Start by ⭐️ starring lakeFS open source project.
This repository includes following Jupyter Notebooks which you can run on your local machine:
- Airflow Demo Existing DAG:
- Integration of lakeFS with Airflow
- Use Case: Isolating Airflow job run and atomic promotion to production
- Airflow Demo New DAG:
- Integration of lakeFS with Airflow
- Use Case: Troubleshooting production issues
- Hooks Airflow Demo:
- Integration of lakeFS with Airflow via Hooks
- Use Case: Isolated Ingestion & ETL Environment
- Airflow DAG Versioning Demo:
- Integration of lakeFS with Airflow via Hooks
- Use Case: Versioning DAGs and running pipeline from hooks using a configurable version of DAGs
- Databricks:
- Integration of lakeFS with Airflow and Databricks
- Use Case: Run Databricks notebook via Airflow DAG
- Iceberg:
- Integration of lakeFS with Airflow and Iceberg
- Use Case: Isolating Airflow job run and atomic promotion to production
- Docker installed on your local machine
- lakeFS installed and running on your local machine or on a server or in the cloud.
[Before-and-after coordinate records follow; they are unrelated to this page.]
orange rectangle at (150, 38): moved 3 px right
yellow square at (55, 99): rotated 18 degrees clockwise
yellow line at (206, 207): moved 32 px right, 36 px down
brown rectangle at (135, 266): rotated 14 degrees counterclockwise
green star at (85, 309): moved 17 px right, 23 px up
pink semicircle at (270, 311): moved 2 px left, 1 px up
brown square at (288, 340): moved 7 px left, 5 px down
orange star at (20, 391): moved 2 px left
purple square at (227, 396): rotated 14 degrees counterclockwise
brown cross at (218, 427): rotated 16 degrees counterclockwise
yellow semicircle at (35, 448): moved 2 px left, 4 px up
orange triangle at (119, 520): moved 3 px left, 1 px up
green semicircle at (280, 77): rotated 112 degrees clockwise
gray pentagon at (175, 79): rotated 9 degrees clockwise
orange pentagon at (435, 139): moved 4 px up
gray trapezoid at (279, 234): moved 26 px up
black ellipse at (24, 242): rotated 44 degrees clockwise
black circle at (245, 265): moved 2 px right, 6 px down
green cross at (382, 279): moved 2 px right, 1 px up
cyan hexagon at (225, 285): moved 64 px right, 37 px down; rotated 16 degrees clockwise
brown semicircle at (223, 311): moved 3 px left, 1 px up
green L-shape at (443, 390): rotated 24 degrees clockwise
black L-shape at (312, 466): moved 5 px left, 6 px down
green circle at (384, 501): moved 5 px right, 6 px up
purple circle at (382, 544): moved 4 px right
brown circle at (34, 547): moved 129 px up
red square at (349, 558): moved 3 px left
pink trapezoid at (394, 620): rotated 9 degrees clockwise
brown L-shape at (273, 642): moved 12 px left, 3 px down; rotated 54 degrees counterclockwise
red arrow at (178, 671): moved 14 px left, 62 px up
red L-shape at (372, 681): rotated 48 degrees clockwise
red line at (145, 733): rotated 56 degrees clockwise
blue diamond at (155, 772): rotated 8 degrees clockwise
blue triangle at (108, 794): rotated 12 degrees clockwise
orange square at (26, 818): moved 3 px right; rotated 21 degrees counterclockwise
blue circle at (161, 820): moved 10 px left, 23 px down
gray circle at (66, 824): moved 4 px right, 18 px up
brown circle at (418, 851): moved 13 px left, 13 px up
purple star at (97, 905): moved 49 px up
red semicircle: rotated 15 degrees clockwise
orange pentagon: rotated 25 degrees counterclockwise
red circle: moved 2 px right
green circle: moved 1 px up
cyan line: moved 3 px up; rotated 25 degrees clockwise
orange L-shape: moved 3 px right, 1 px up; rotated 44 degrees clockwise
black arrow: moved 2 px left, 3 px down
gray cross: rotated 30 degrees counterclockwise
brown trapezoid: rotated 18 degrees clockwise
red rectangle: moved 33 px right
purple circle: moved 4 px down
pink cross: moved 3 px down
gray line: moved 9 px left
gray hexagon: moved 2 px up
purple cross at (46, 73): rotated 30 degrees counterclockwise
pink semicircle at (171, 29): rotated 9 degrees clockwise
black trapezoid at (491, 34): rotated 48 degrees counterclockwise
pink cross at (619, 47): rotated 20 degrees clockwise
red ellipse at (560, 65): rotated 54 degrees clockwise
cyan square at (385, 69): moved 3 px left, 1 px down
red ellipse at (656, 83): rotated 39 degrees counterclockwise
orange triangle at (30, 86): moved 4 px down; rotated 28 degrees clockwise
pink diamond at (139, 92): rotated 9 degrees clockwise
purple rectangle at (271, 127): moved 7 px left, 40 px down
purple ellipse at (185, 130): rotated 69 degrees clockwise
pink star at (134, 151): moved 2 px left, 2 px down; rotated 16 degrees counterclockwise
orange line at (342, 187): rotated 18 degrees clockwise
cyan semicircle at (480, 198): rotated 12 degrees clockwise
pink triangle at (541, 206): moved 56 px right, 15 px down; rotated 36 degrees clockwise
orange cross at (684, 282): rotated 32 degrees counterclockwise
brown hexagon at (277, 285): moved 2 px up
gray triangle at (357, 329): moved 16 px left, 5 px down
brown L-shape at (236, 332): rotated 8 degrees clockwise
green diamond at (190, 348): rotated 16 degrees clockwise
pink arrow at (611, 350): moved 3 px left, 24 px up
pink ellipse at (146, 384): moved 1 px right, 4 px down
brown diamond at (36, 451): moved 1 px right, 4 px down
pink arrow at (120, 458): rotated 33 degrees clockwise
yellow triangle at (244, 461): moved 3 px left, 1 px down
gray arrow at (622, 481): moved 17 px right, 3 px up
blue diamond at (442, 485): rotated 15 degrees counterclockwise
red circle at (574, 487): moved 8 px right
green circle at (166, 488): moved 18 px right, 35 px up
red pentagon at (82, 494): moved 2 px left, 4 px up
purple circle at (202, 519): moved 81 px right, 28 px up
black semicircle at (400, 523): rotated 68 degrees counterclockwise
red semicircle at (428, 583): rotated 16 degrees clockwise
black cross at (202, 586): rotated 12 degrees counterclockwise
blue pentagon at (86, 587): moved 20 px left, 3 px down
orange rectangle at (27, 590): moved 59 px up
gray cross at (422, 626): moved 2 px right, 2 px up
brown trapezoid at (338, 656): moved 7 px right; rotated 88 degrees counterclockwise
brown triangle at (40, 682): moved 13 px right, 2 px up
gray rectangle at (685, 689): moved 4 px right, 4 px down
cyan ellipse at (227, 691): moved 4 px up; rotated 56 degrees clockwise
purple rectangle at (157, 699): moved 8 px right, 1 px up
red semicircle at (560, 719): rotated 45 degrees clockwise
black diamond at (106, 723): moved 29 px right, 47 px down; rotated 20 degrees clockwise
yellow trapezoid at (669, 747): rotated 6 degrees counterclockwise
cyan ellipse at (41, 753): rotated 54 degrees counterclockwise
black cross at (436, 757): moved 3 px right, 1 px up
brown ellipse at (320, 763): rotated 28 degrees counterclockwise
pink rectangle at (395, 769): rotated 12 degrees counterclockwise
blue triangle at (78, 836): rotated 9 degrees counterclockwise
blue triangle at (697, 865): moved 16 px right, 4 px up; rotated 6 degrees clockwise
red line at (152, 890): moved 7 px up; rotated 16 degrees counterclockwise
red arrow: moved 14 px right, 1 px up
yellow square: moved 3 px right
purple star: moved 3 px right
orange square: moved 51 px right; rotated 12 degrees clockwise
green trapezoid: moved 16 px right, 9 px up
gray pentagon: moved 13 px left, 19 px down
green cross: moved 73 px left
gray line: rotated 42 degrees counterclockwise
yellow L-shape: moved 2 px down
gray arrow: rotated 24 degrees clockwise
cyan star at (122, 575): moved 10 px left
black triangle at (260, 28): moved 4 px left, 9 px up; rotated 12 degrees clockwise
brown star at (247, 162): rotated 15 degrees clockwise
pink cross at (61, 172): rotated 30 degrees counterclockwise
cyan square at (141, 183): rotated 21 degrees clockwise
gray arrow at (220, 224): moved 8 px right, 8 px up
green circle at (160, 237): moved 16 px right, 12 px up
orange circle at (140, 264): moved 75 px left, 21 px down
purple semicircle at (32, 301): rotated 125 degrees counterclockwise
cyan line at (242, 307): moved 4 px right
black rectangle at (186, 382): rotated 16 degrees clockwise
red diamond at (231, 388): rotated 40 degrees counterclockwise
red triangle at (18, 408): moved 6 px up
If you don't have lakeFS already running then either use lakeFS Playground which provides lakeFS server on-demand with a single click or refer to lakeFS Quickstart doc.
-
Start by cloning this repository:
git clone https://github.com/treeverse/lakeFS-samples && cd lakeFS-samples/01_standalone_examples/airflow-01
-
Run following commands to download and run Docker container which includes Python, Spark, Jupyter Notebook, JDK, Hadoop binaries, lakeFS Python client and Airflow (Docker image size is around 4.5GB):
docker build -t lakefs-airflow-integration-demo . docker run -d -p 18888:8888 -p 14040:4040 -p 8080:8080 --user root -e GRANT_SUDO=yes -v $PWD:/home/jovyan -v $PWD/jupyter_notebook_config.py:/home/jovyan/.jupyter/jupyter_notebook_config.py --name lakefs-airflow-integration-demo lakefs-airflow-integration-demo
-
Open JupyterLab UI http://127.0.0.1:18888/ in your web browser.
Once you have successfully completed setup then open any notebook from JupyterLab UI and follow the instructions.